Selain itu, ada juga anggapan mereka memilih komisioner KPK untuk menjadi ”anak yang baik dan penurut” pada kemauan DPR, kepolisian, dan kejaksaan sehingga mereka juga dipersepsikan tidak akan mampu mengembalikan marwah lembaga KPK yang dibentuk untuk melaksanakan pemberantasan korupsi secara rasional, intensif, independen, dan aktivitas yang berkesinambungan (sustainable activity).

”Menyalahkan” sepenuhnya pada pilihan DPR atas lima orang komisioner yang baru rupanya bukan merupakan tindakan yang adil, dewasa, dan tidak memihak karena sebagaimana kita ketahui bahwa 10 orang yang diajukan oleh tim ”Sembilan Srikandi ”yang terdiri atas Destri Damayanti, Eny Nurbaningsih, Prof Harkristuti Harkrisnowo, Betty S Alisyahbana, Yenti Garnasih, Supra Winbarti, Natalia Subagyo, Dani Sadiawati, dan Meuthia Gani Rahman sebagai tim panitia seleksi (pansel) yang ditunjuk Presiden Joko Widodo.

Sembilan wanita berlatar belakang sebagai ahli hukum baik hukum pidana, hukum tata negara dan hukum bisnis, ahli ekonomi dan manajemen organisasi, psikologi, sosiologi, dan tata kelola pemerintahan ini telah bekerja keras dengan melibatkan partisipasi publik, Bareskrim, PPATK, BIN, dan sebagainya untuk menjaring 622 pendaftar dan 194 orang yang lolos seleksi administrasi pada akhir Juli 2015 kemudian melakukan serangkaian ujian tulis, ujian lisan atau wawancara, psikologi, kesehatan, dan lainnya. Karena itu, secara realita DPR hanya diberi opsi untuk memilih lima dari 10 orang yang diajukan oleh tim pansel yang diketuai Destri Damayanti tersebut.

Harapan Baru

Harus diakui ada yang merasa puas dan merasa tidak puas atas keterpilihan lima komisioner KPK yang telah diangkat Presiden dengan Keputusan Presiden Nomor 133/P/2015 tentang Pengangkatan Pimpinan KPK Periode 2015-2019 dan telah dilantik Presiden Joko Widodo pada 21 Desember lalu.
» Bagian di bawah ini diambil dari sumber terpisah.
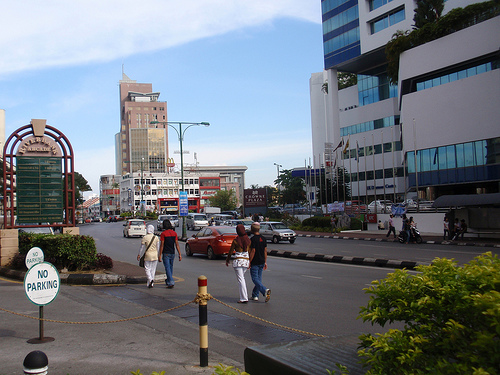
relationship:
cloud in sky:
[9, 12, 273, 65] [6, 1, 320, 144]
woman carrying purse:
[135, 221, 165, 283] [139, 256, 145, 264]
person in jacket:
[158, 215, 186, 289] [159, 229, 177, 254]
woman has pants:
[228, 224, 257, 303] [230, 263, 255, 302]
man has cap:
[244, 213, 274, 303] [251, 221, 261, 227]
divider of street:
[258, 239, 471, 284] [78, 221, 499, 349]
Kendati demikian, kita akan lebih bijaksana untuk memberi kesempatan kepada ketua KPK yang baru dan para wakil ketuanya untuk dapat melakukan konsolidasi secara internal dan melakukan adaptasi agar komisioner KPK mampu secara cepat dan tepat menetapkan prosedur kerja (SOP) yang lebih memadahi. Di samping itu, Agus Rahardjo dkk juga diharapkan publik untuk menunjukkan kinerja nyata untuk menjawab tantangan pesimisme publik dengan meningkatkan sinergitas antara aparat penegak hukum lainnya seperti kejaksaan dan kepolisian.

Penulis berpendapat bahwa memvonis lima komisioner KPK sebelum bekerja membuat serangan melawan ganas dan berkembang biaknya korupsi di Indonesia akan kian tersendat. Di samping itu, publik juga masih mengontrol dan meneropong bagaimana sikap, tindakan, dan penanganan terhadap masalah-masalah megakorupsi di Bumi Pertiwi ini (misalnya kasus Bantuan Likuiditas Bank Indonesia/ BLBI, Kasus Bank Century, dan sebagainya) yang menjadikan bangsa ini menderita dengan banyak utang dan pengangguran serta kemiskinan yang kian nyata bagi rakyat di Indonesia yang telah ”mulai” ditangani komisioner KPK jilid III.

Masyarakat menunggu janji pimpinan KPK yang dengan gagah berani akan meningkatkan dan memperluas jangkauan operasi tangkap tangan (OTT) dengan tidak mengedepankan penindakan semata, namun penindakan terhadap para koruptor tidak boleh dilemahkan oleh siapa pun atau lembaga mana pun. Semoga KPK jilid IV mampu menunjukkan kinerja yang lebih baik daripada komisionerkomisioner sebelumnya. Selamat bekerja KPK.

Di tangan lima komisioner inilah puluhan atau bahkan ratusan juta rakyat Indonesia menyematkan harapannya dan ingin melihat bahwa ”kau” adalah pilihan yang terbaik untuk menjadi orang-orang terpilih guna melakukan pemberantasan korupsi di Indonesia dengan keberanian, kejujuran, dan profesional serta nyali besar tanpa bergantung oleh siapa pun dan lembaga mana pun.